→ **The problem**
Show every line below where "BERRY" appears.

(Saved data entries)
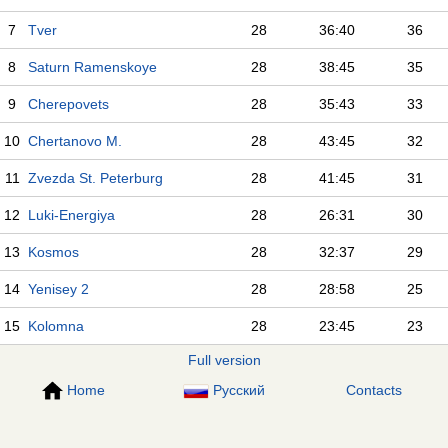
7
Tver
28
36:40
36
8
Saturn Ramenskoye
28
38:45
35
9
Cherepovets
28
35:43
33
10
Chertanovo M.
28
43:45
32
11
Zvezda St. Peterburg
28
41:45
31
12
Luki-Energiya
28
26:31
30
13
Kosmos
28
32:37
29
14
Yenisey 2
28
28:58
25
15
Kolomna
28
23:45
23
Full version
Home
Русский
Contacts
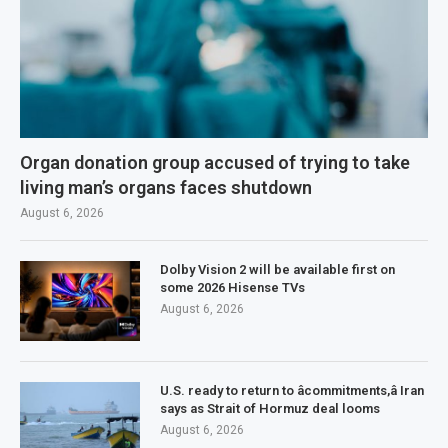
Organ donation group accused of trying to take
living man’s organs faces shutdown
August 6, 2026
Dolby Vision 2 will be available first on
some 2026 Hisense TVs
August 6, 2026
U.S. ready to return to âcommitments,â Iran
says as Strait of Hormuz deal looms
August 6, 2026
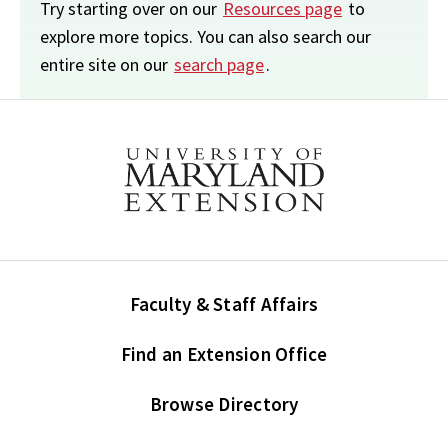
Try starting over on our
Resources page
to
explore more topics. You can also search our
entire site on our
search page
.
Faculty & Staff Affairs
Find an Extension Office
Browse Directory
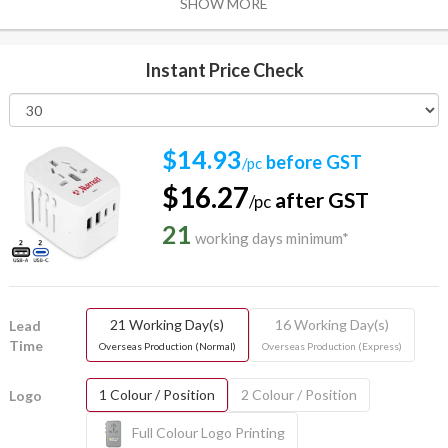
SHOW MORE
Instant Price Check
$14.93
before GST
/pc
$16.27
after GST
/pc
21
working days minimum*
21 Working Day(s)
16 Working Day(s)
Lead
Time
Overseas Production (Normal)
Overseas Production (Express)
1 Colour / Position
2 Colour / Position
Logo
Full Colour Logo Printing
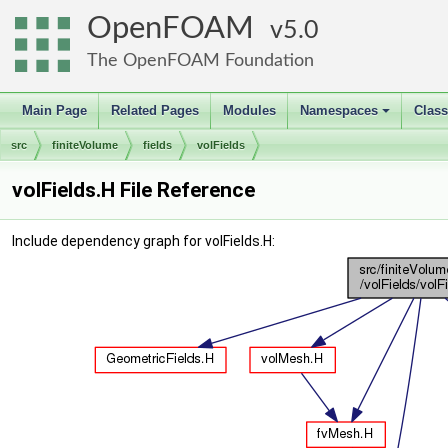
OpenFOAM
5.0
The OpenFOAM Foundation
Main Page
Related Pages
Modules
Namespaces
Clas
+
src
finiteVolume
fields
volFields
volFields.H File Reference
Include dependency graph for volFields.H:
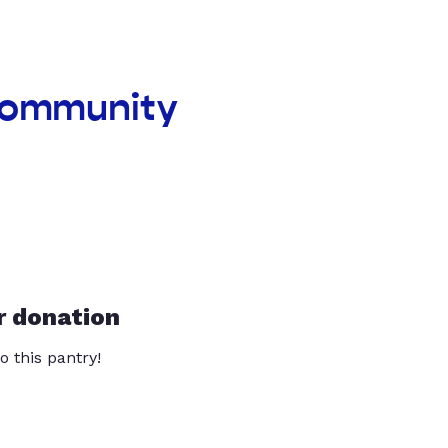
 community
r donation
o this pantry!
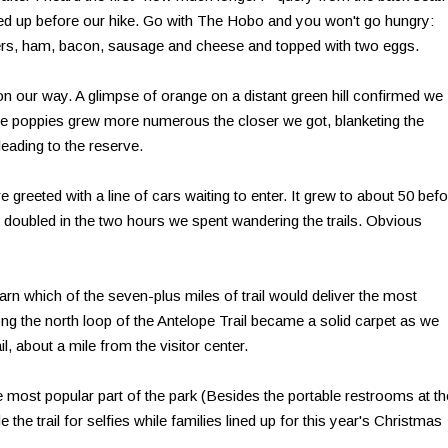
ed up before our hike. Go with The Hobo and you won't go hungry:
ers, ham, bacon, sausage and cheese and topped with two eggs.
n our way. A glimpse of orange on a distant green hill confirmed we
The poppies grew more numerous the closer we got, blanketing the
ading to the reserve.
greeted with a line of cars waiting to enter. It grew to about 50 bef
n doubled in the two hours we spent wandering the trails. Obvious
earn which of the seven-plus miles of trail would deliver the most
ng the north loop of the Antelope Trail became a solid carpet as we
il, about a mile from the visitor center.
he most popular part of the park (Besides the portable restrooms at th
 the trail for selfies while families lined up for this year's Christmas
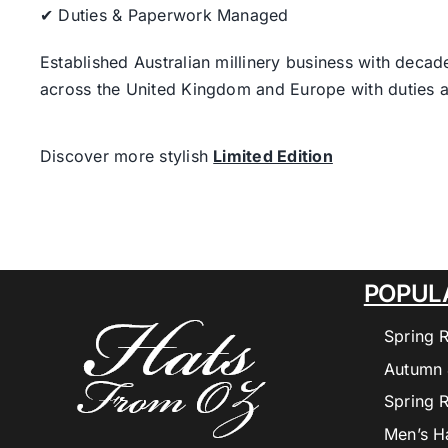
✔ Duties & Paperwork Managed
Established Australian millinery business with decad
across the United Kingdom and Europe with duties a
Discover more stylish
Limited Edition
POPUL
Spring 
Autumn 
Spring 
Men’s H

---

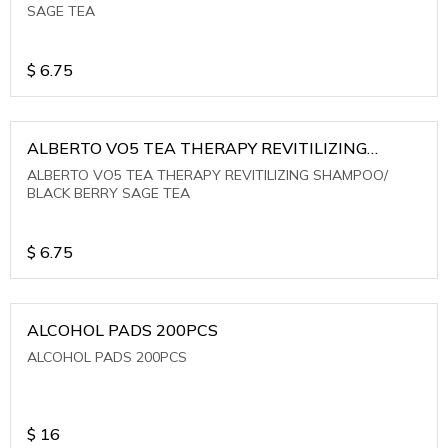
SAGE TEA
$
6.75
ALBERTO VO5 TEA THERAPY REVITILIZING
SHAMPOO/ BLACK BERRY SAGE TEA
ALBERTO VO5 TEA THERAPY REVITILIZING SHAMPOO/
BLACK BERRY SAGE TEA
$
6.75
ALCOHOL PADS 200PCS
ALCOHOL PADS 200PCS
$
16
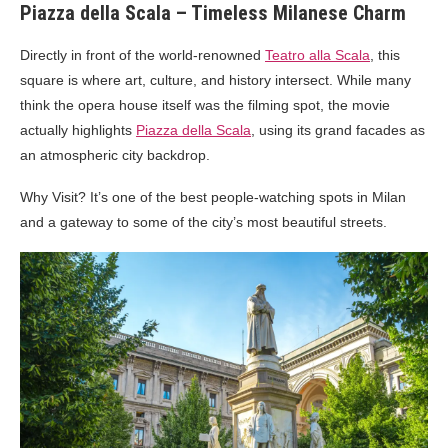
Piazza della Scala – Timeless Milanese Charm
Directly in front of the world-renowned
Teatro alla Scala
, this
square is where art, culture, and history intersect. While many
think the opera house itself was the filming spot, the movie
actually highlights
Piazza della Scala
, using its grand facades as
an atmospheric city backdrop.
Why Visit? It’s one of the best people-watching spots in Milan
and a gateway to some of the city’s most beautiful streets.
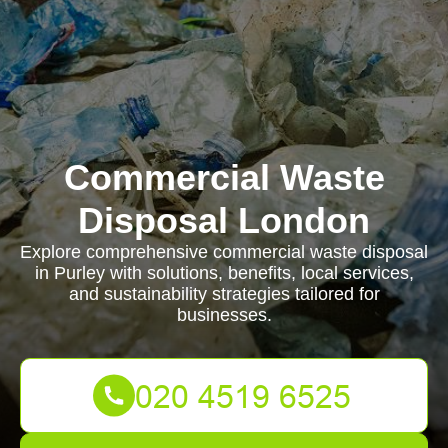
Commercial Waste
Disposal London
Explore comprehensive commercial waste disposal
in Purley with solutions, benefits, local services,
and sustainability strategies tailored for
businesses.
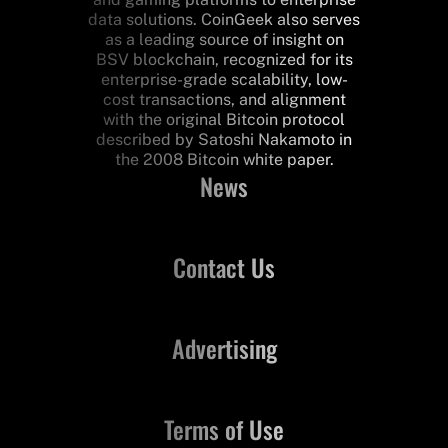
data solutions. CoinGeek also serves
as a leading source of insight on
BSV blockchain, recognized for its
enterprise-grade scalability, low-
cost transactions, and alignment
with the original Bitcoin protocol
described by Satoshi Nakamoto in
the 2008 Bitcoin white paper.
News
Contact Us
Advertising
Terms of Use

→ **The answer**
SHAMPOO/ BLACK BERRY SAGE TEA
BLACK BERRY SAGE TEA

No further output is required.